Your long hard devotion to diligence, in your work, is honorable..... Your view of metrics is for most too much information. (TMI)..... in other words, your work is good, way to long for any attention span, other than Bill James, who is who you should be addressing, instead of us..... Stats are good for many things...metrics can and have been used to make a rose smell like shit, and shit smell like perfume. One's use of metrics is often required to any extent, ie, "If you can measure it, you can see it, and if you can see it, you can fix it".....however, good your intent, you perhaps should seriously submit your work to Bill James-Abstract, You may even find an email for his publishing firm. I'm sure his snail mail is available, perhaps thru his publisher, or the Bosox.....? PS: best of luck to ya'.....
Good to see you tsky! Holy crap.... Could you give a key to what all the abbreviations used stand for? What is 1FFB? expected anything isn't a stat... Only what has been done. So I'd remove the "ex" portion.... The rest I'll actually need to sit at a computer & read with the key before I can adequately respond.

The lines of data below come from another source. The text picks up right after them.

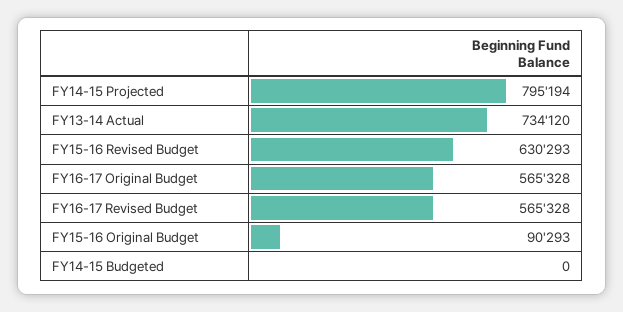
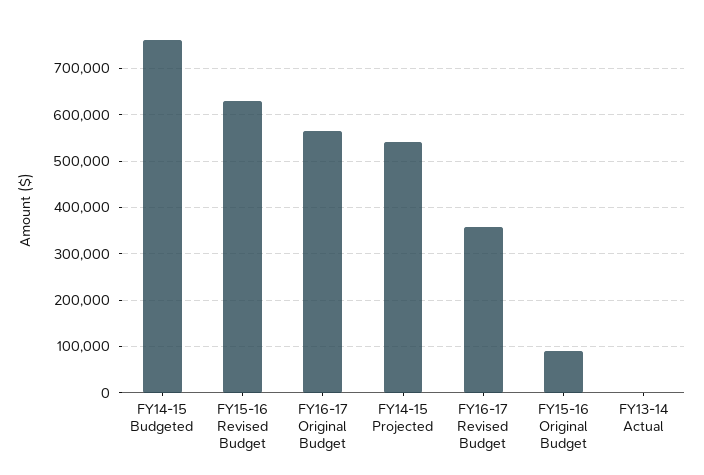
FY14-15 Projected: 795194 -> 540000
FY13-14 Actual: 734120 -> 0
FY16-17 Revised Budget: 565328 -> 360000
FY14-15 Budgeted: 0 -> 760000

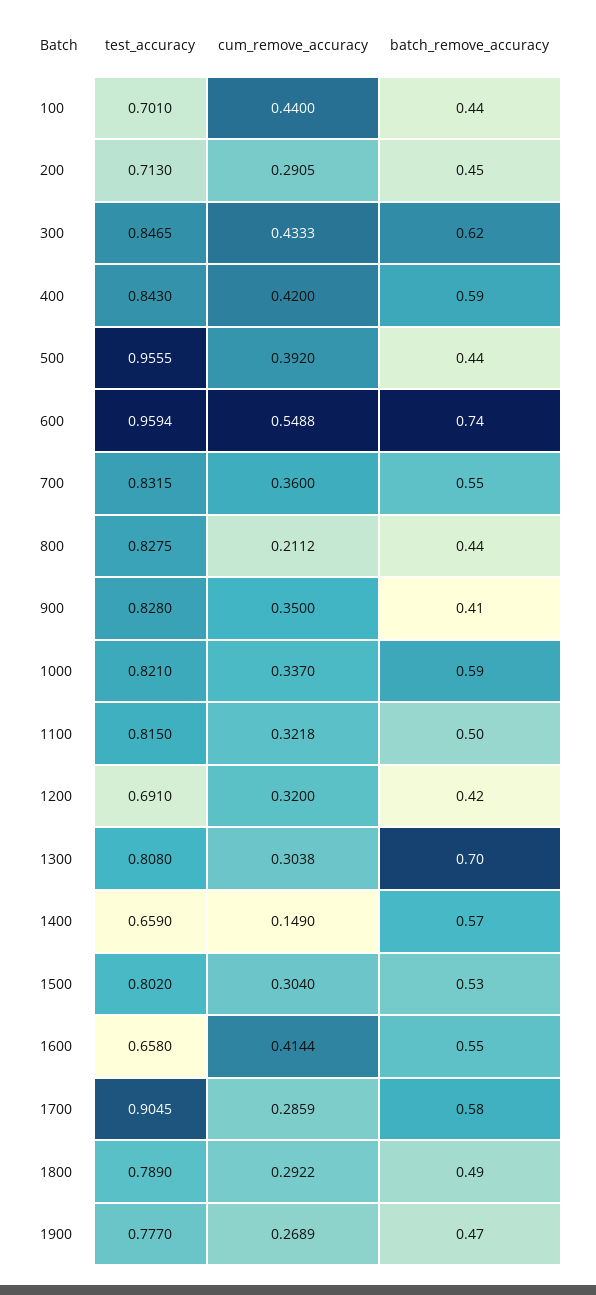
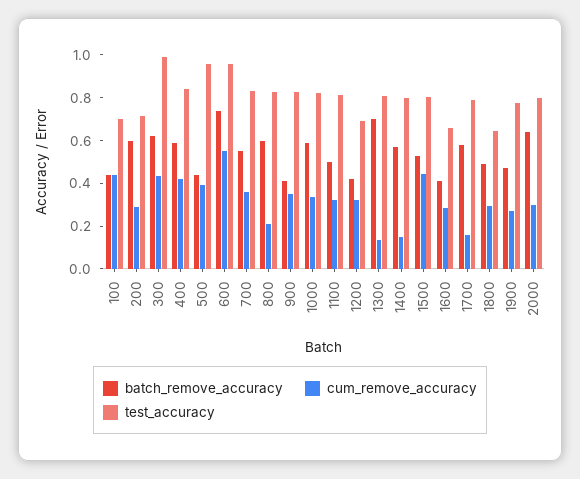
batch_remove_accuracy, 200: 0.45 -> 0.6
test_accuracy, 300: 0.8465 -> 1
batch_remove_accuracy, 800: 0.44 -> 0.6
cum_remove_accuracy, 1300: 0.3038 -> 0.15
test_accuracy, 1400: 0.659 -> 0.8
cum_remove_accuracy, 1500: 0.304 -> 0.45
cum_remove_accuracy, 1600: 0.4144 -> 0.3
batch_remove_accuracy, 1600: 0.55 -> 0.4
test_accuracy, 1700: 0.9045 -> 0.8
cum_remove_accuracy, 1700: 0.2859 -> 0.15
test_accuracy, 1800: 0.789 -> 0.65
batch_remove_accuracy, 2000: none -> 0.65
cum_remove_accuracy, 2000: none -> 0.3
test_accuracy, 2000: none -> 0.8

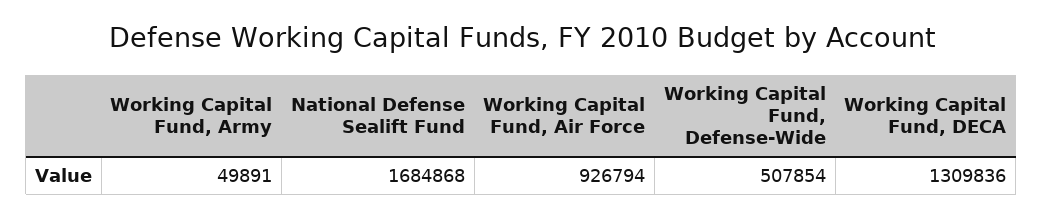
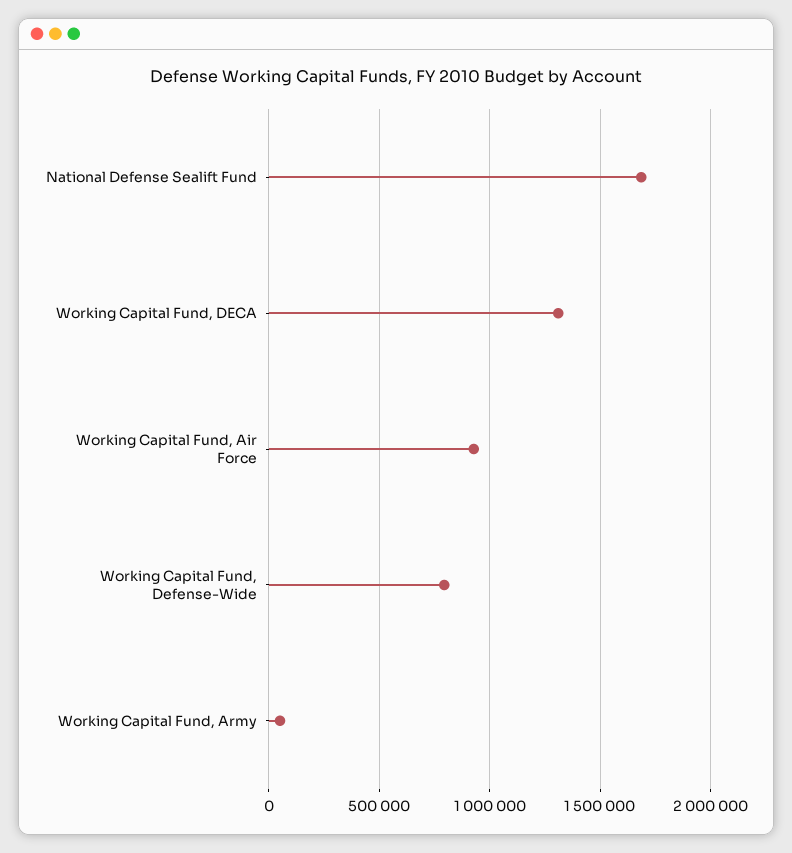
Working Capital Fund, Defense-Wide: 507854 -> 800000

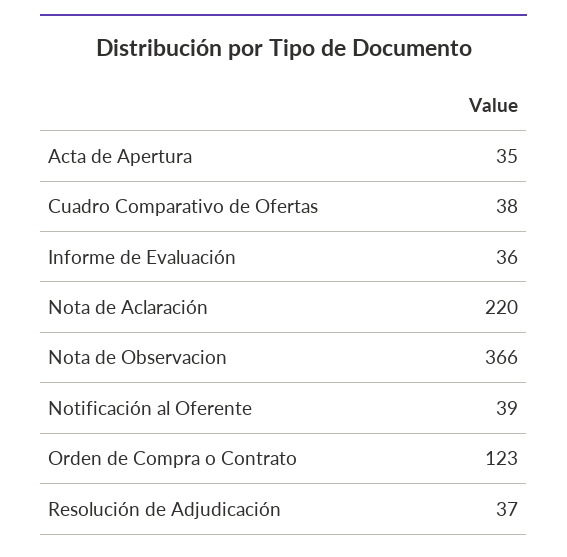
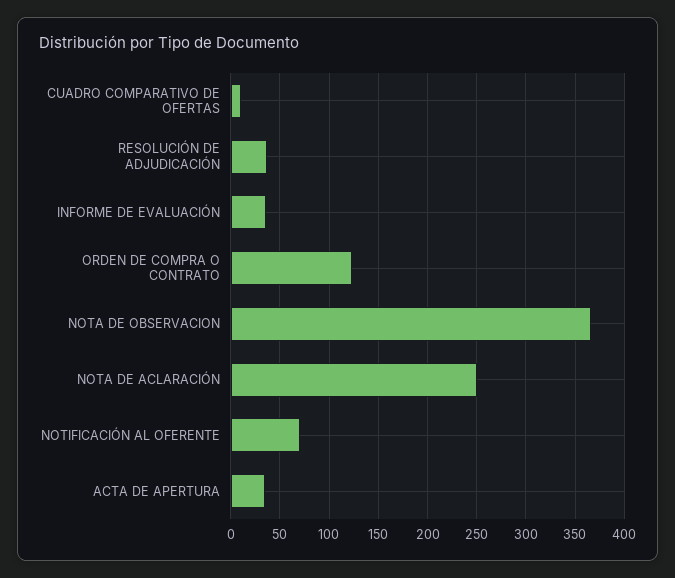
Cuadro Comparativo de Ofertas: 38 -> 10
Nota de Aclaración: 220 -> 250
Notificación al Oferente: 39 -> 70

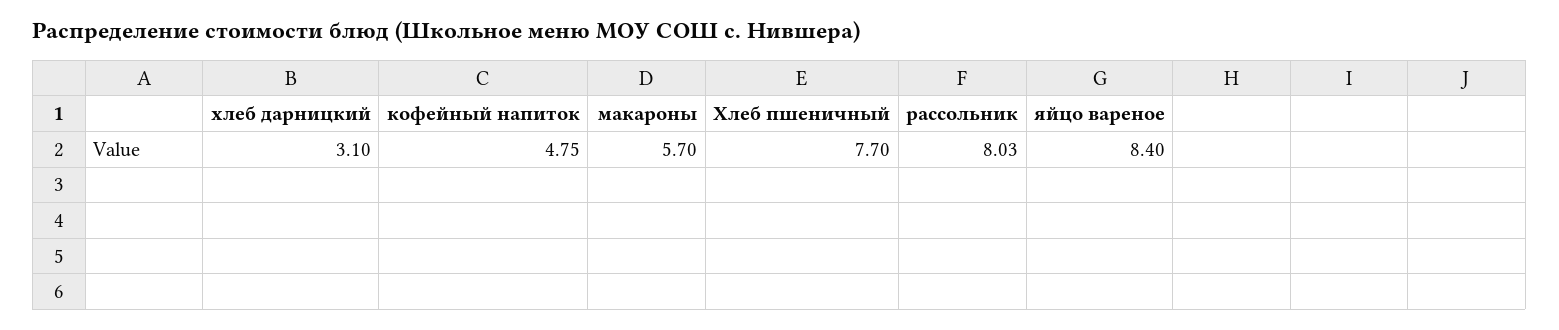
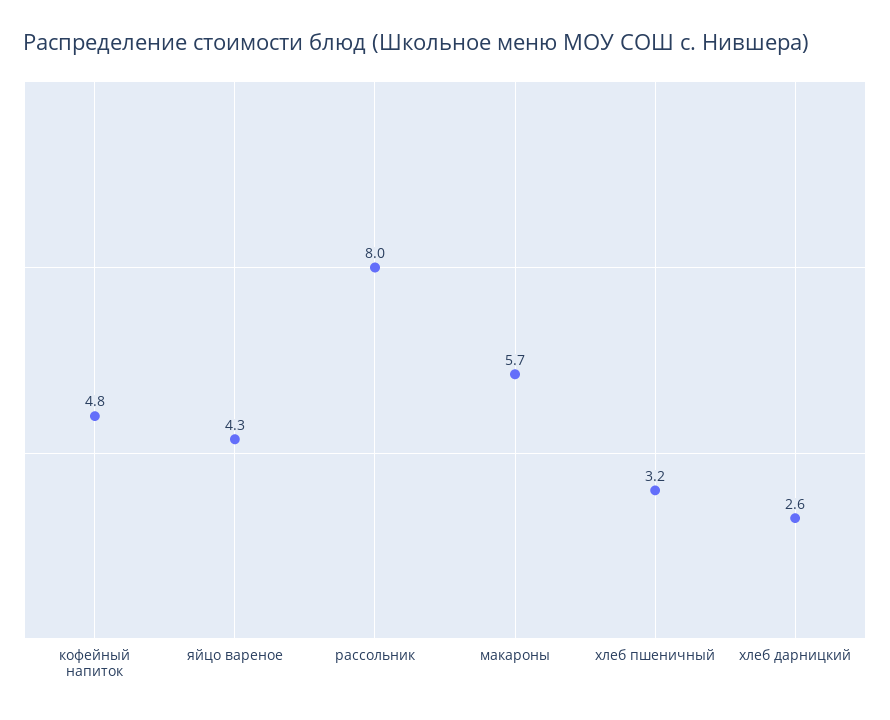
хлеб дарницкий: 3.1 -> 2.6
Хлеб пшеничный: 7.7 -> 3.2
яйцо вареное: 8.4 -> 4.3

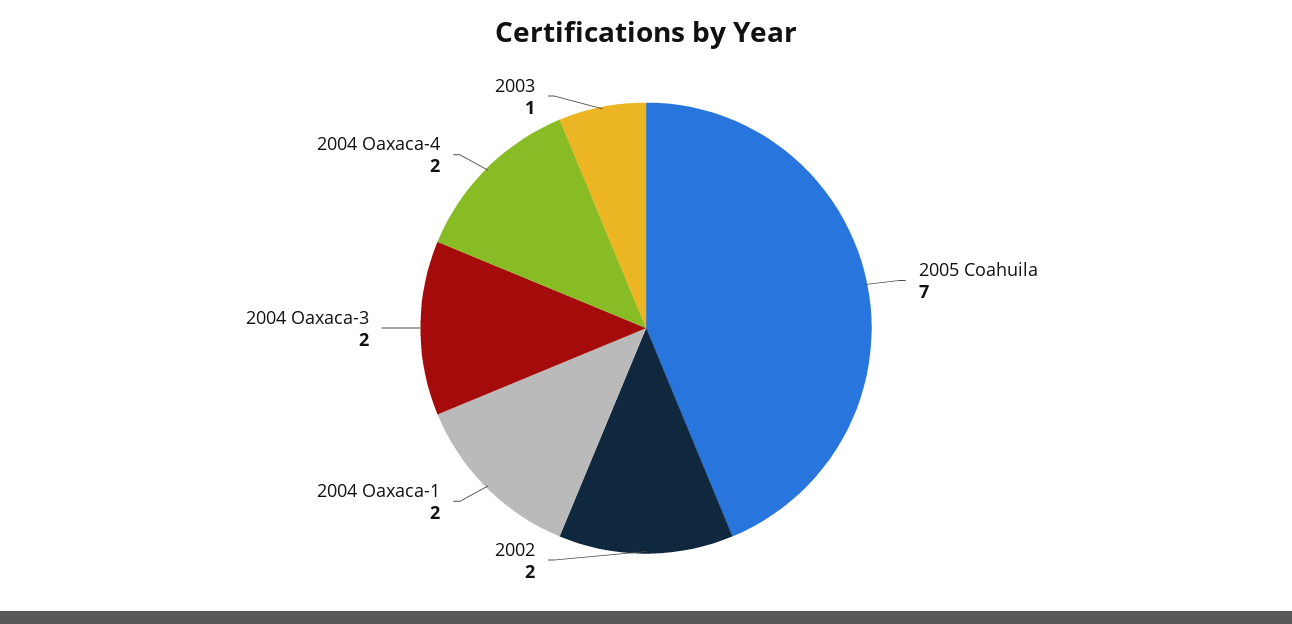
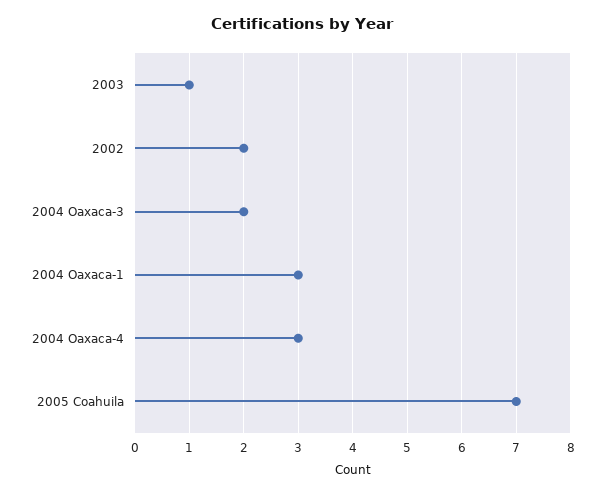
2004 Oaxaca-1: 2 -> 3
2004 Oaxaca-4: 2 -> 3

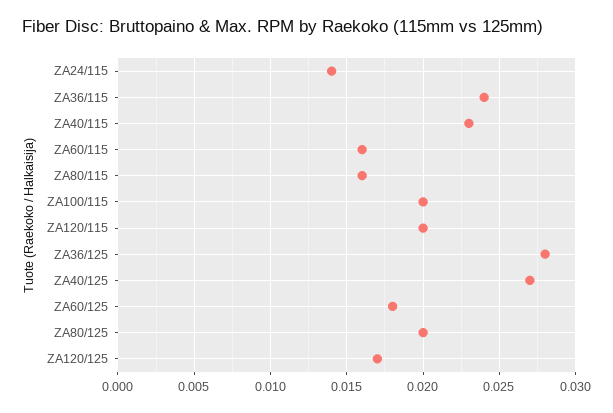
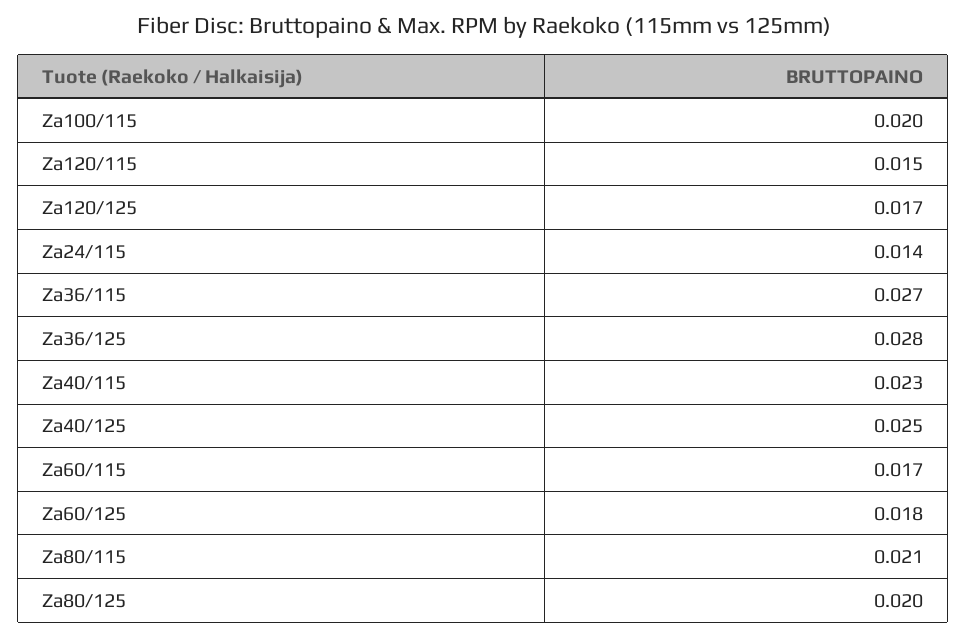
ZA36/115: 0.024 -> 0.027
ZA60/115: 0.016 -> 0.017
ZA80/115: 0.016 -> 0.021
ZA120/115: 0.02 -> 0.015
ZA40/125: 0.027 -> 0.025

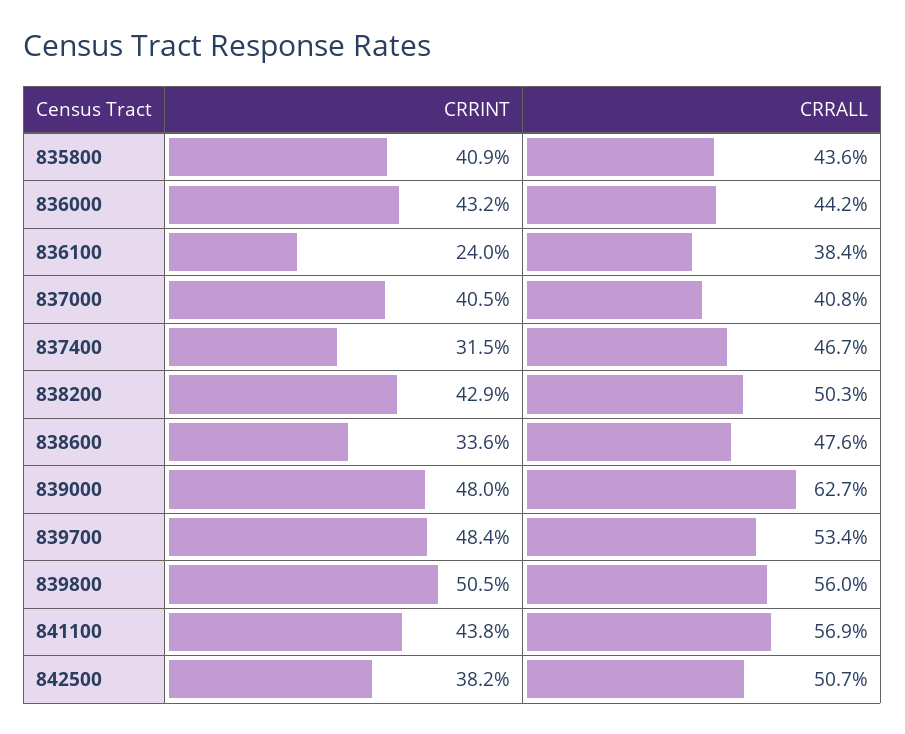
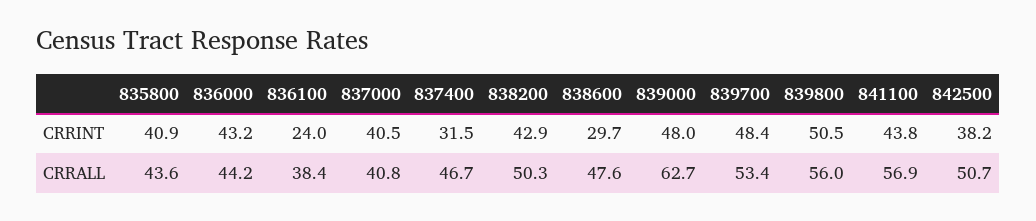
CRRINT, 838600: 33.6 -> 29.7

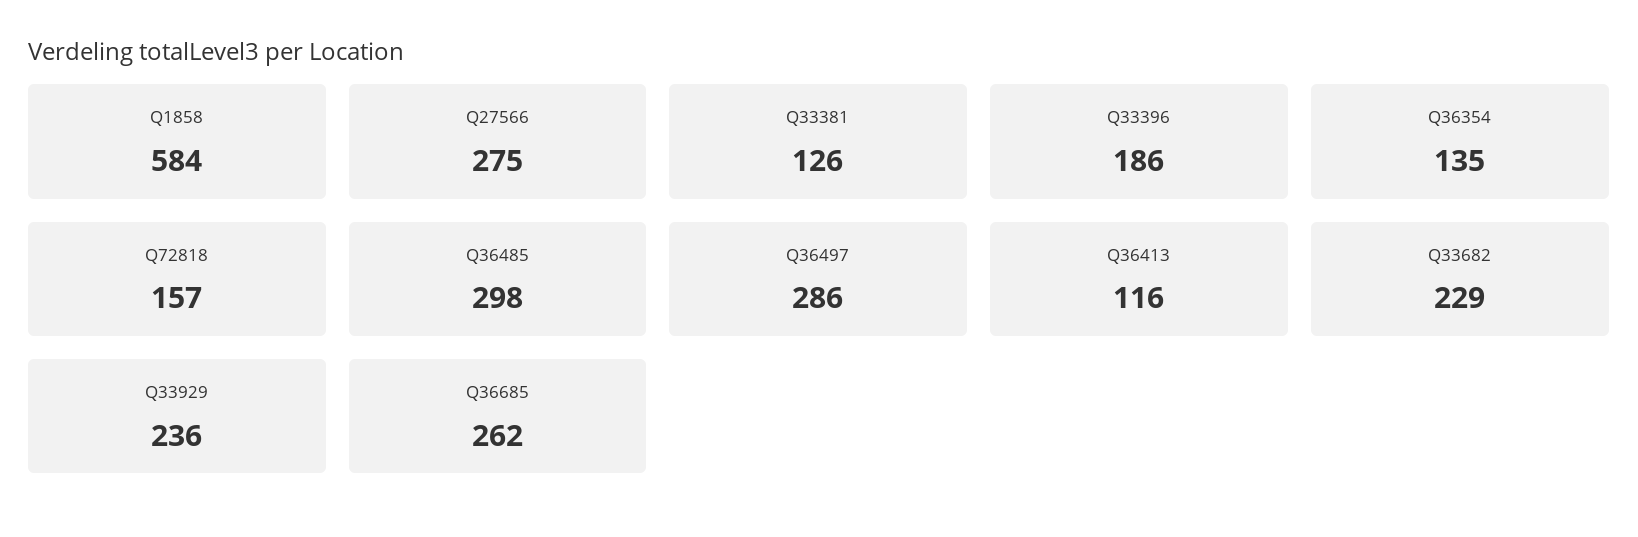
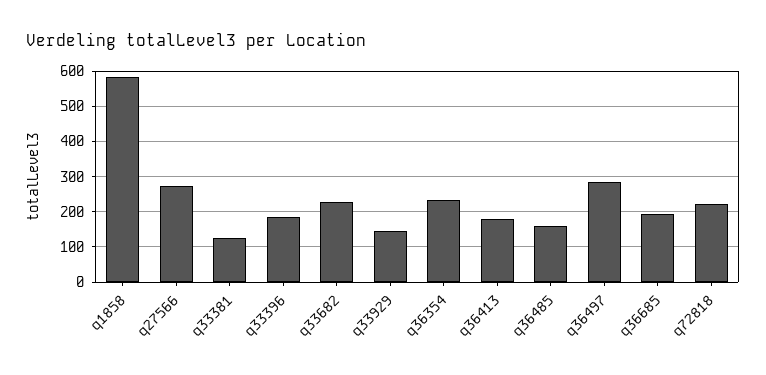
Q36354: 135 -> 240
Q72818: 157 -> 220
Q36485: 298 -> 160
Q36413: 116 -> 180
Q33929: 236 -> 140
Q36685: 262 -> 200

For someone who claims he is not nor close to a statistician I'd say you've done your home work well. I will second good to see you on the board.
So, tsky. Please explain how the Yankees keep a dud like Drew on their roster................statistically speaking? lol PS ........ I know you are concentrating on pitching. and I apologize for that. Yet, are there stats that keep him on the Yankee roster? Just a curious thought!
...guys, fwiw, I would not look for the OP to post here on a regular basis...he spams essentially the same thing every so often on multiple boards.
not sure I'd call this spam but okay... I am a big yankee fan/baseball fan and like statistics. Just because I don't post here all the time doesn't mean I can't share some of my findings if I feel like they are interesting
I can't hear you, can you look this way so I can read your lips, and I hope you don't mind me writing out what I can't say.......!